Mit jedem Yard aufwärts nahm die Hitze zu. Bald rann ihnen der Schweiß in Bächen über die Gesichter.

„Schlimmer als im Backofen“, stöhnte Dan, „dabei haben wir noch nicht einmal die Hälfte der Strecke zurückgelegt.“

Die Steigung war größer, als sie zuvor angenommen hatten. Es ging auch nur noch mühsam vorwärts, weil die Glut der Sonne ihnen buchstäblich die Luft nahm.

Sie blieben stehen, um zu verschnaufen. Von fast halber Höhe sahen sie die anderen, die um die Kammer im Halbkreis standen. Der Kutscher bemühte sich gerade, die Inschrift auf den Steintafeln zu entziffern. Die Kameraden wirkten klein wie Spielzeug.

Dan O’Flynn deutete auf eine rotleuchtende, mehr als handtellergroße Blume, die in der Rinne wuchs. Sie hatte fünf strahlenförmig angeordnete Blüten mit gelben Schäften. Aber die Blume war zur Hälfte zertreten worden, das war deutlich zu erkennen.

„Das ist doch eigenartig“, meinte er. „Sieht so aus, als sei gerade kürzlich jemand hiergewesen, der seitlich auf die Blume getreten ist. Ob das die Männer waren, die mit dem Boot verschwunden sind?“

„Wer sonst!“ sagte Carberry. „Ich frage mich nur, was die in dieser brühheißen Pißrinne gesucht haben.“

„Das wissen wir vorläufig noch nicht. Möglicherweise hängt das mit irgendwelchen uralten Ritualen und Gebräuchen zusammen. Gehen wir nun weiter, oder schlagen wir hier Wurzeln? Schließlich wollen wir ja erfahren, wohin diese Rinne führt.“

Sie gingen ein Stück weiter. Die Sonne sengte so heiß, daß es kaum noch zum Aushalten war. Zudem gab es glatte Stellen in der Rinne, in denen sie immer wieder abrutschten.

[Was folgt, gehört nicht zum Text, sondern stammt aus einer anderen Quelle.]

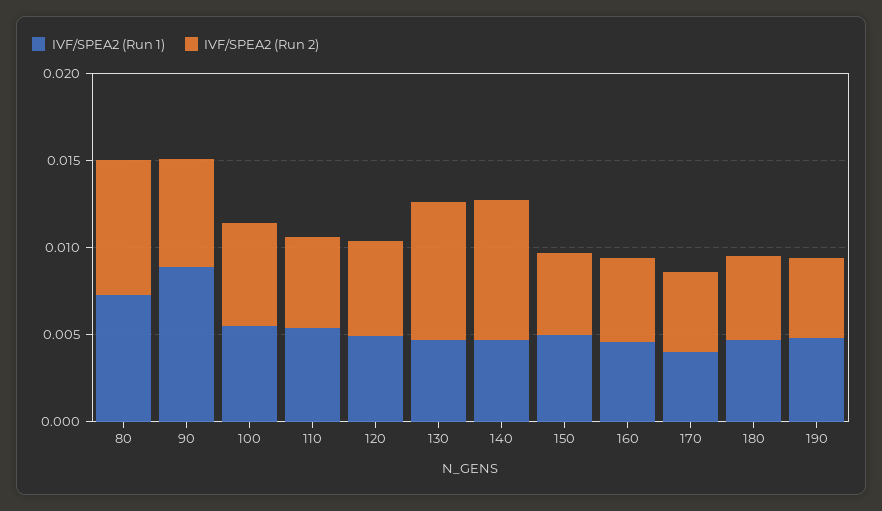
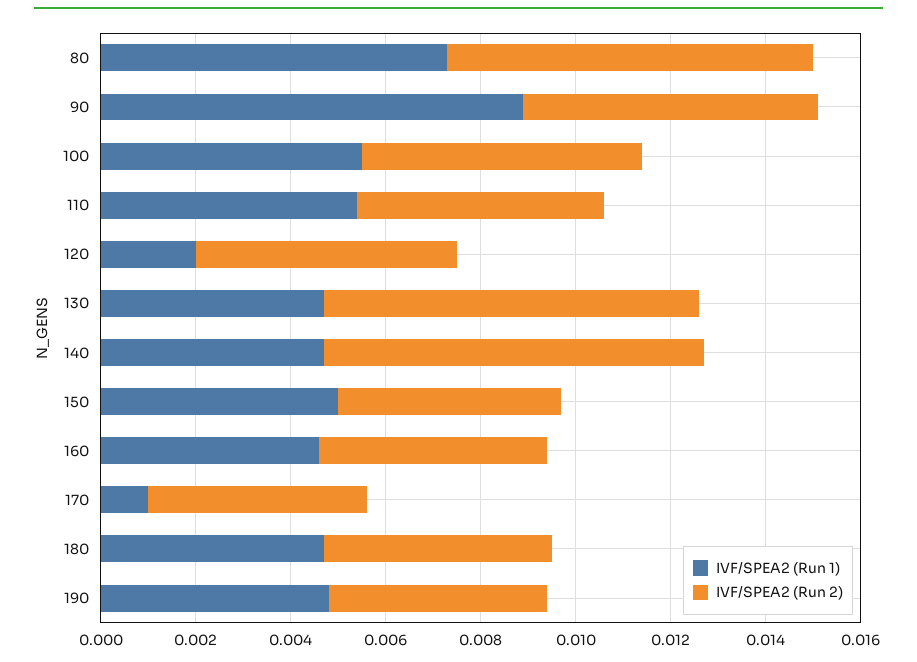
IVF/SPEA2 (Run 1), 120: 0.005 -> 0.002
IVF/SPEA2 (Run 1), 170: 0.004 -> 0.001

Dann entdeckten sie ganz plötzlich vor sich ein dünnes Tau. Es war aus Kokosfasern zusammengedreht und lag zwischen Gräsern, Blumen und kleinen Büschen.

„Na, das ist aber fein“, sagte Carberry. „Das erleichtert uns die verdammte Kletterei. Die lieben Kerlchen haben es oben irgendwo befestigt und entern dann gemütlich auf, damit sie nicht abrutschen.“

„Gute Idee“, lobte Dan. „Sie hätten das Tau ruhig verlängern können, aber das ist hier wirklich die schwierigste Strecke.“

Der Profos sah das Tau als sehr willkommen an. Er grinste erfreut, bückte sich und hob es auf. Dann zog er daran, um zu prüfen, ob es auch hielt.

Er hätte es lieber nicht tun sollen, denn die „lieben Kerlchen“ hatten keinesfalls die Absicht, den Arwenacks das Klettern zu erleichtern, so menschenfreundlich waren sie gar nicht.

Als der Profos mit seinem Gewicht an dem Tau hing, nahm das Verhängnis seinen Lauf.

Eine primitive Maschine erwachte zum Leben und schickte sich an, mit tödlicher Präzision zu funktionieren.